You're right that someone could probably buy up a few lots to turn them into a community garden. And there are a few near by that could serve that purpose. And probably be of similar size. And the prices are probably right to buy it and not be dependent on the kindness of the university. But that would require the organiazers of the community garden to be responsible for ownership rather than just overseeing a commune of sorts. You can't complain if you're the landlord.

Still, I hope you still have a plot next year - within walking distance. I fear, however, that Spicer, et al, will make sure through their actions that you won't.

Georg said...

Edj,

Regarding your comments on others having the opportunity to own the land/be a landlord:

Remember always that when the U of C owns the land, it pays zero taxes. It doesn't cost anything for them to own the land.

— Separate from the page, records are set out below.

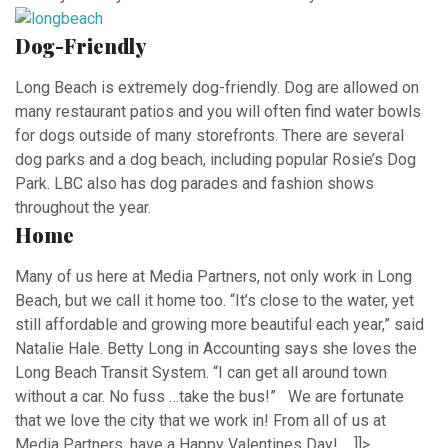
Dog-Friendly
Long Beach is extremely dog-friendly. Dog are allowed on
many restaurant patios and you will often find water bowls
for dogs outside of many storefronts. There are several
dog parks and a dog beach, including popular Rosie’s Dog
Park. LBC also has dog parades and fashion shows
throughout the year.
Home
Many of us here at Media Partners, not only work in Long
Beach, but we call it home too. “It’s close to the water, yet
still affordable and growing more beautiful each year,” said
Natalie Hale. Betty Long in Accounting says she loves the
Long Beach Transit System. “I can get all around town
without a car. No fuss …take the bus!” We are fortunate
that we love the city that we work in! From all of us at
Media Partners, have a Happy Valentines Day! ]]>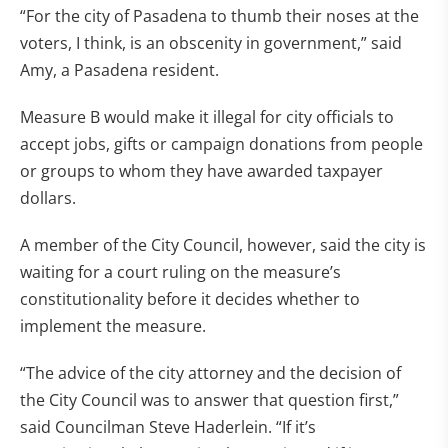
“For the city of Pasadena to thumb their noses at the
voters, I think, is an obscenity in government,” said
Amy, a Pasadena resident.
Measure B would make it illegal for city officials to
accept jobs, gifts or campaign donations from people
or groups to whom they have awarded taxpayer
dollars.
A member of the City Council, however, said the city is
waiting for a court ruling on the measure’s
constitutionality before it decides whether to
implement the measure.
“The advice of the city attorney and the decision of
the City Council was to answer that question first,”
said Councilman Steve Haderlein. “If it’s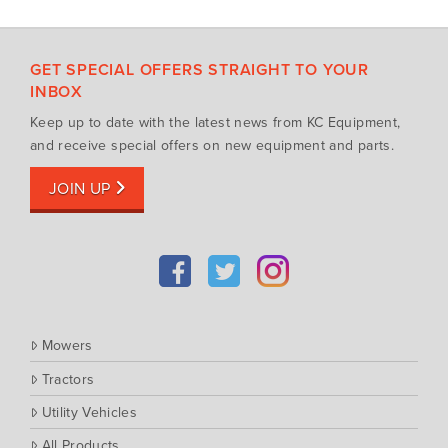
Mowing Attachments
DeWALT
Silvan Selecta Range
Fendt
GET SPECIAL OFFERS STRAIGHT TO YOUR
Tractors
Gravely
INBOX
Utility Vehicles
Howard
Keep up to date with the latest news from KC Equipment,
Husqvarna
and receive special offers on new equipment and parts.
Iseki
JOIN UP
John Berends Implements
Kioti
Kubota
Massey Ferguson
Muthing
Mowers
Rover
Tractors
Scag
Utility Vehicles
Silvan
Southern Cross Ag Machinery
All Products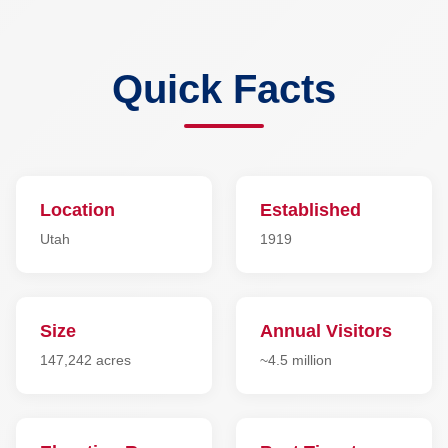
Quick Facts
Location
Established
Utah
1919
Size
Annual Visitors
147,242 acres
~4.5 million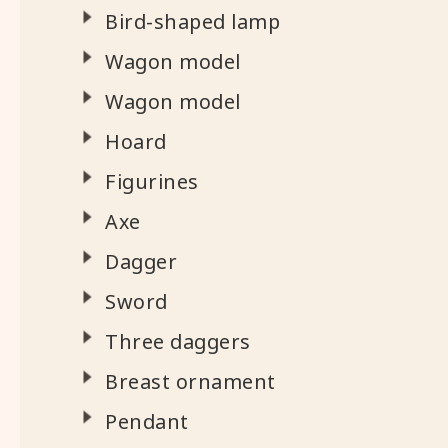
Bird-shaped lamp
Wagon model
Wagon model
Hoard
Figurines
Axe
Dagger
Sword
Three daggers
Breast ornament
Pendant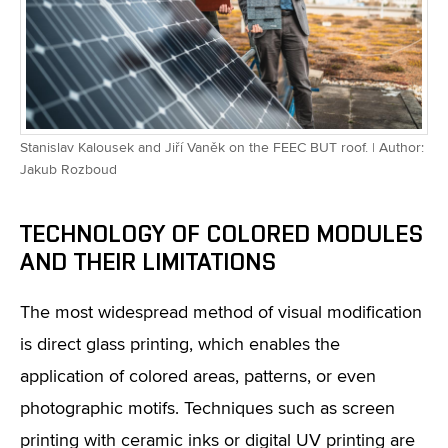
Stanislav Kalousek and Jiří Vaněk on the FEEC BUT roof. | Author:
Jakub Rozboud
TECHNOLOGY OF COLORED MODULES
AND THEIR LIMITATIONS
The most widespread method of visual modification
is direct glass printing, which enables the
application of colored areas, patterns, or even
photographic motifs. Techniques such as screen
printing with ceramic inks or digital UV printing are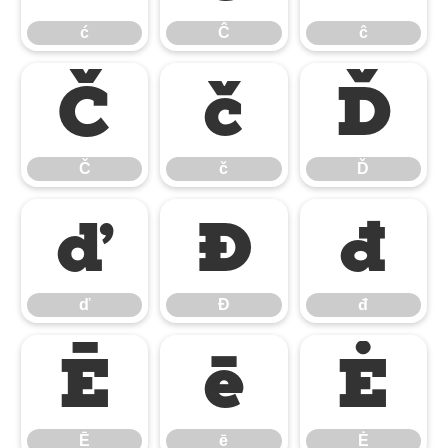
ć
Ĉ
ĉ
Č
č
Ď
Č
č
Ď
ď
Đ
đ
ď
Đ
đ
Ē
ē
Ė
Ē
ē
Ė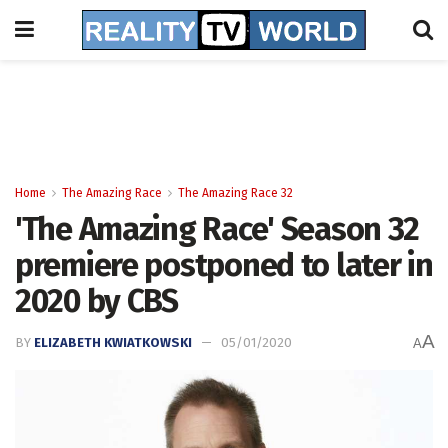
Home
The Amazing Race
The Amazing Race 32
'The Amazing Race' Season 32
premiere postponed to later in
2020 by CBS
A
BY
ELIZABETH KWIATKOWSKI
05/01/2020
A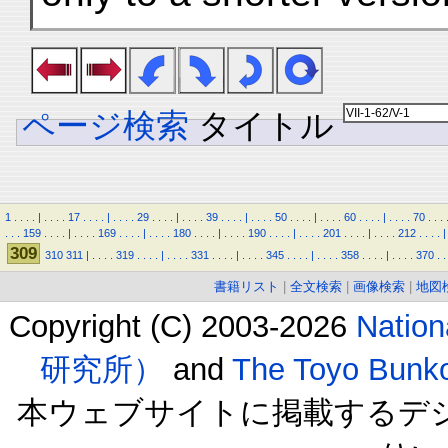
ページ検索
タイトル
1
.
.
.
.
|
.
.
.
.
17
.
.
.
.
|
.
.
.
.
29
.
.
.
.
|
.
.
.
.
39
.
.
.
.
|
.
.
.
.
50
.
.
.
.
|
.
.
.
.
60
.
.
.
.
|
.
.
.
.
70
.
.
.
.
.
.
159
.
.
.
.
|
.
.
.
.
169
.
.
.
.
|
.
.
.
.
180
.
.
.
.
|
.
.
.
.
190
.
.
.
.
|
.
.
.
.
201
.
.
.
.
|
.
.
.
.
212
.
.
.
.
|
309
310
311
|
.
.
.
.
319
.
.
.
.
|
.
.
.
.
331
.
.
.
.
|
.
.
.
.
345
.
.
.
.
|
.
.
.
.
358
.
.
.
.
|
.
.
.
.
370
.
.
書籍リスト
|
全文検索
|
画像検索
|
地図
Copyright (C) 2003-2026
Natio
研究所）
and
The Toyo B
本ウェブサイトに掲載するデ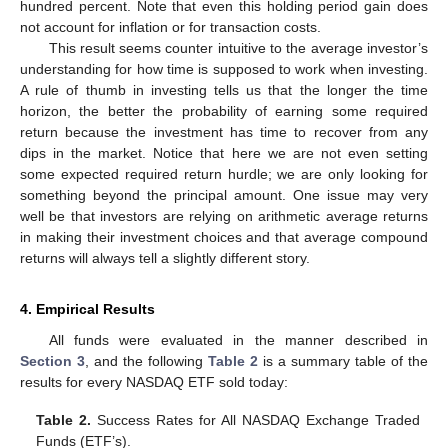
hundred percent. Note that even this holding period gain does
not account for inflation or for transaction costs.
This result seems counter intuitive to the average investor’s
understanding for how time is supposed to work when investing.
A rule of thumb in investing tells us that the longer the time
horizon, the better the probability of earning some required
return because the investment has time to recover from any
dips in the market. Notice that here we are not even setting
some expected required return hurdle; we are only looking for
something beyond the principal amount. One issue may very
well be that investors are relying on arithmetic average returns
in making their investment choices and that average compound
returns will always tell a slightly different story.
4. Empirical Results
All funds were evaluated in the manner described in
Section 3
, and the following
Table 2
is a summary table of the
results for every NASDAQ ETF sold today:
Table 2.
Success Rates for All NASDAQ Exchange Traded
Funds (ETF’s).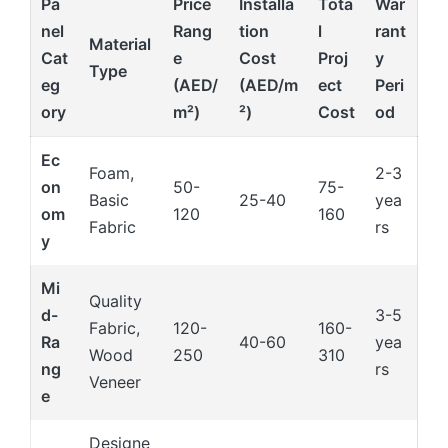
Pa
Price
Installa
Tota
War
nel
Rang
tion
l
rant
Material
Cat
e
Cost
Proj
y
Type
eg
(AED/
(AED/m
ect
Peri
ory
m²)
²)
Cost
od
Ec
Foam,
2-3
on
50-
75-
Basic
25-40
yea
om
120
160
Fabric
rs
y
Mi
Quality
d-
3-5
Fabric,
120-
160-
Ra
40-60
yea
Wood
250
310
ng
rs
Veneer
e
Designe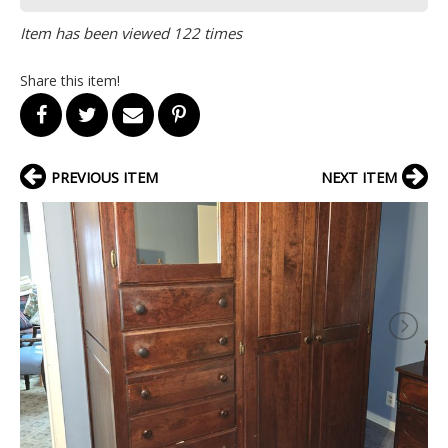
Item has been viewed 122 times
Share this item!
PREVIOUS ITEM
NEXT ITEM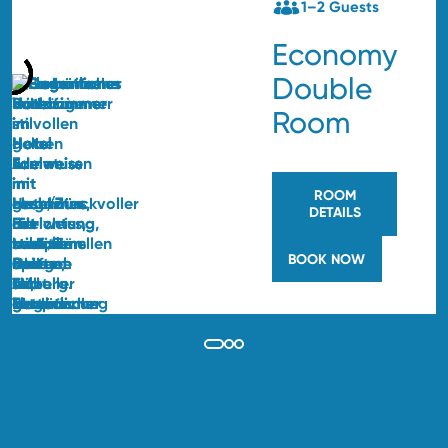
1–2 Guests
Economy
Double
Room
ROOM
DETAILS
BOOK NOW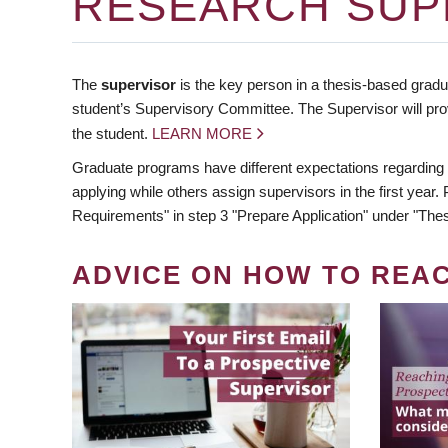
RESEARCH SUP
The
supervisor
is the key person in a thesis-based gradua
student’s Supervisory Committee. The Supervisor will pro
the student.
LEARN MORE
Graduate programs have different expectations regarding
applying while others assign supervisors in the first year
Requirements" in step 3 "Prepare Application" under "Thes
ADVICE ON HOW TO REA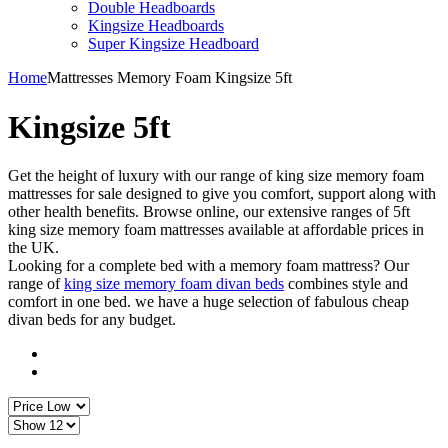
Double Headboards
Kingsize Headboards
Super Kingsize Headboard
Home
Mattresses
Memory Foam
Kingsize 5ft
Kingsize 5ft
Get the height of luxury with our range of king size memory foam
mattresses for sale designed to give you comfort, support along with
other health benefits. Browse online, our extensive ranges of 5ft
king size memory foam mattresses available at affordable prices in
the UK.
Looking for a complete bed with a memory foam mattress? Our
range of
king size memory foam divan beds
combines style and
comfort in one bed. we have a huge selection of fabulous cheap
divan beds for any budget.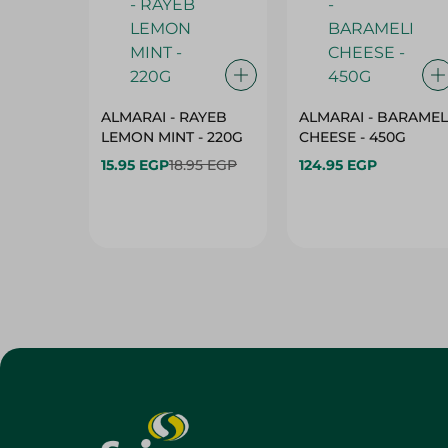
ALMARAI - RAYEB
ALMARAI - BARAMEL
LEMON MINT - 220G
CHEESE - 450G
15.95 EGP
18.95 EGP
124.95 EGP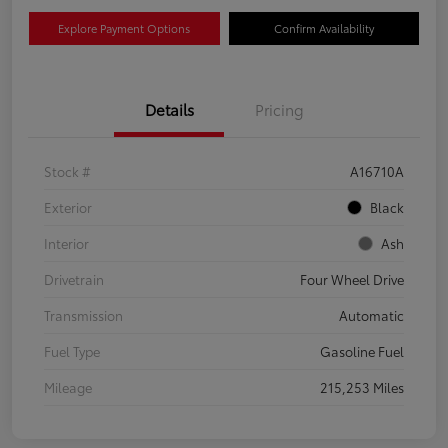
Explore Payment Options
Confirm Availability
Details
Pricing
Stock #
A16710A
Exterior
Black
Interior
Ash
Drivetrain
Four Wheel Drive
Transmission
Automatic
Fuel Type
Gasoline Fuel
Mileage
215,253 Miles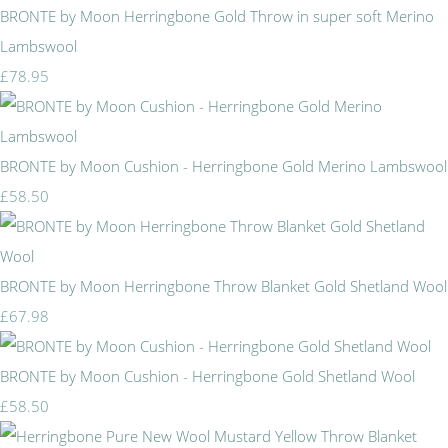
BRONTE by Moon Herringbone Gold Throw in super soft Merino
Lambswool
£78.95
BRONTE by Moon Cushion - Herringbone Gold Merino Lambswool
£58.50
BRONTE by Moon Herringbone Throw Blanket Gold Shetland Wool
£67.98
BRONTE by Moon Cushion - Herringbone Gold Shetland Wool
£58.50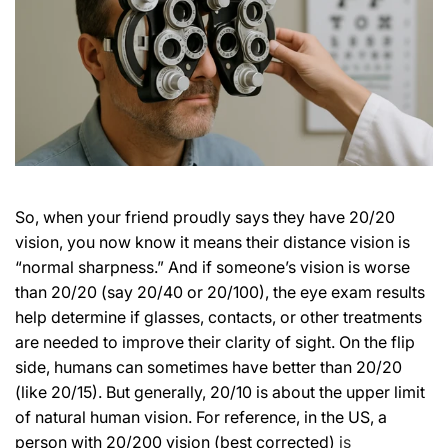
So, when your friend proudly says they have 20/20
vision, you now know it means their distance vision is
“normal sharpness.” And if someone’s vision is worse
than 20/20 (say 20/40 or 20/100), the eye exam results
help determine if glasses, contacts, or other treatments
are needed to improve their clarity of sight. On the flip
side, humans can sometimes have better than 20/20
(like 20/15). But generally, 20/10 is about the upper limit
of natural human vision. For reference, in the US, a
person with 20/200 vision (best corrected)
is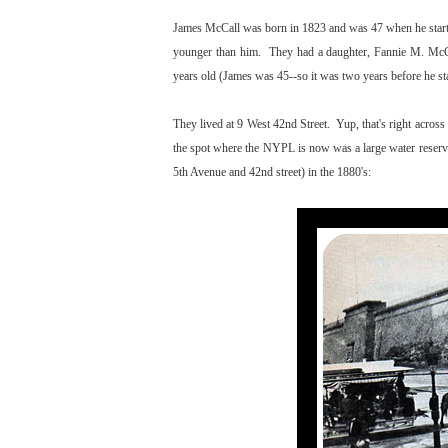
James McCall was born in 1823 and was 47 when he star
younger than him. They had a daughter, Fannie M. McCa
years old (James was 45--so it was two years before he st
They lived at 9 West 42nd Street. Yup, that's right acro
the spot where the NYPL is now was a large water reservo
5th Avenue and 42nd street) in the 1880's: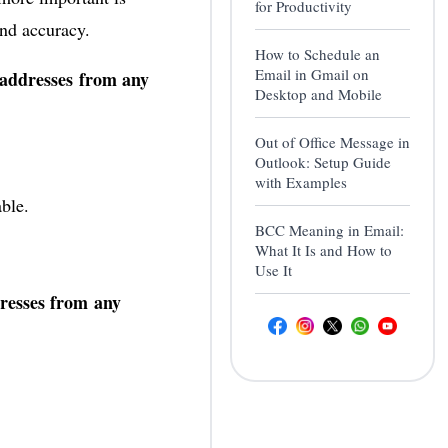
for Productivity
nd accuracy.
How to Schedule an
Email in Gmail on
 addresses from any
Desktop and Mobile
Out of Office Message in
Outlook: Setup Guide
with Examples
able.
BCC Meaning in Email:
What It Is and How to
Use It
dresses from any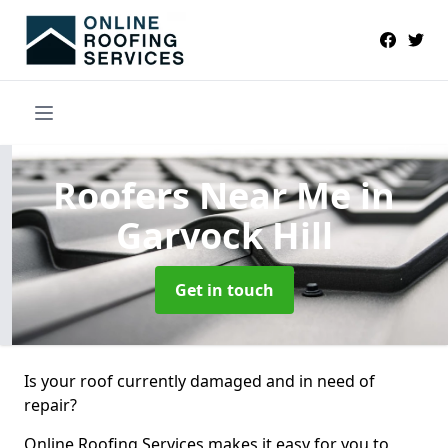
Roofers Near Me
in
Garvock Hill
Get in touch
Is your roof currently damaged and in need of
repair?
Online Roofing Services makes it easy for you to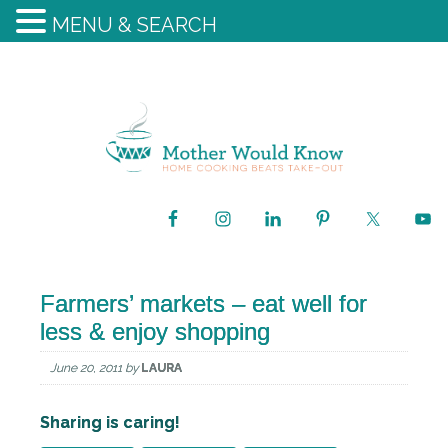
MENU & SEARCH
Farmers’ markets – eat well for
less & enjoy shopping
June 20, 2011
by
LAURA
Sharing is caring!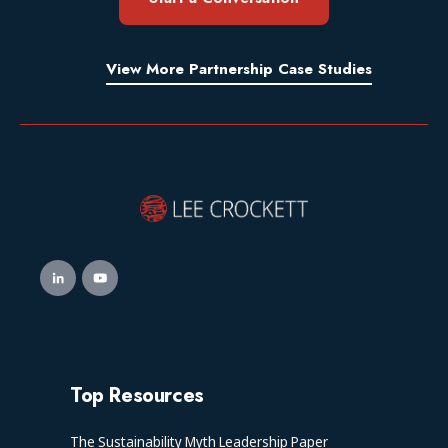
View More Partnership Case Studies
Top Resources
The Sustainability Myth Leadership Paper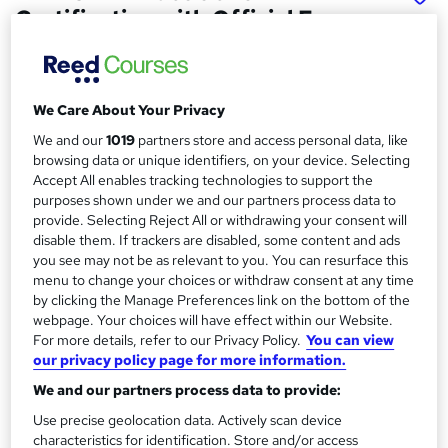
Certification with Official Exam
Aspirex Ltd
Peoplecert Accredited Online Project Management
Course with Official Training Material, and Tutor Support
We Care About Your Privacy
We and our
1019
partners store and access personal data, like
Price
S
browsing data or unique identifiers, on your device. Selecting
£555
inc VAT
u
Accept All enables tracking technologies to support the
purposes shown under we and our partners process data to
Finance options
m
provide. Selecting Reject All or withdrawing your consent will
Take advantage of flexible payment plans with Clearpay,
m
disable them. If trackers are disabled, some content and ads
Klarna, Revolut Pay, and PayPal.
you see may not be as relevant to you. You can resurface this
a
Study method
menu to change your choices or withdraw consent at any time
by clicking the Manage Preferences link on the bottom of the
Online
r
webpage. Your choices will have effect within our Website.
y
Course format
For more details, refer to our Privacy Policy.
You can view
W
Video with subtitles and transcript
our privacy policy page for more information.
h
We and our partners process data to provide:
Duration
a
50 hours
·
Self-paced
t
Use precise geolocation data. Actively scan device
characteristics for identification. Store and/or access
'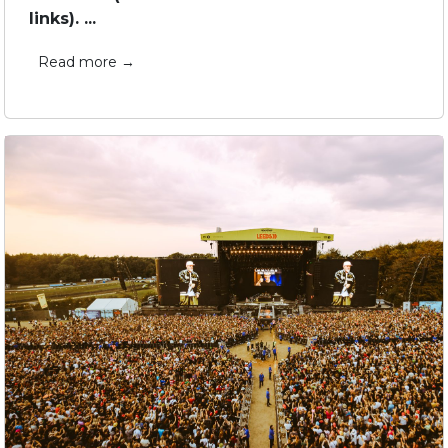
links). ...
Read more →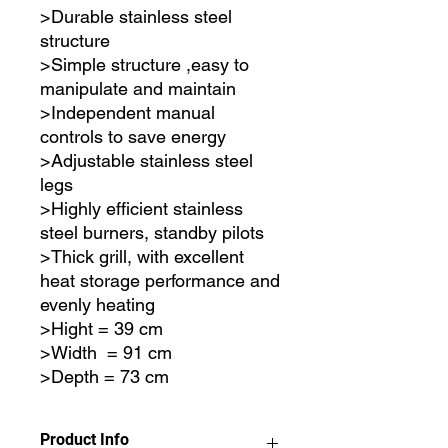
>Durable stainless steel
structure
>Simple structure ,easy to
manipulate and maintain
>Independent manual
controls to save energy
>Adjustable stainless steel
legs
>Highly efficient stainless
steel burners, standby pilots
>Thick grill, with excellent
heat storage performance and
evenly heating
>Hight = 39 cm
>Width = 91 cm
>Depth = 73 cm
Product Info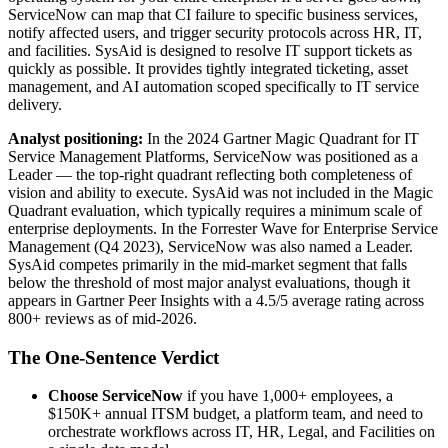
ServiceNow can map that CI failure to specific business services,
notify affected users, and trigger security protocols across HR, IT,
and facilities. SysAid is designed to resolve IT support tickets as
quickly as possible. It provides tightly integrated ticketing, asset
management, and AI automation scoped specifically to IT service
delivery.
Analyst positioning:
In the 2024 Gartner Magic Quadrant for IT
Service Management Platforms, ServiceNow was positioned as a
Leader — the top-right quadrant reflecting both completeness of
vision and ability to execute. SysAid was not included in the Magic
Quadrant evaluation, which typically requires a minimum scale of
enterprise deployments. In the Forrester Wave for Enterprise Service
Management (Q4 2023), ServiceNow was also named a Leader.
SysAid competes primarily in the mid-market segment that falls
below the threshold of most major analyst evaluations, though it
appears in Gartner Peer Insights with a 4.5/5 average rating across
800+ reviews as of mid-2026.
The One-Sentence Verdict
Choose ServiceNow
if you have 1,000+ employees, a
$150K+ annual ITSM budget, a platform team, and need to
orchestrate workflows across IT, HR, Legal, and Facilities on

If a person, group of people, or a company bought the land, they would have to pay taxes just for owning the land. (except if they created a non-profit that had an endowment--good luck with that!)

This is one reason why people raise a stink when the U of C acquires land. It can hold the land forever with zero cost of carry without having to do anything with it, while an entrepreneur will have his feet held to the fire by annual property taxes.

Lots around the city (notably in Washington Park and Woodlawn) stand vacant in the city because the cost of carry is too high for someone who pays taxes.

That is, unless you make nice with Valerie Jarrett or Toni Preckwinkle and get the city to give you the land in some dubious "affordable housing" deal like those of Tony Rezko in North Kenwood circa 1993.

Jennifer Bremer MD said...

Thanks for yet another spot on post.

Yep. I wonder how wonderful this community would be if we all focused on what we could do to improve it -- rather than about what everyone else should do????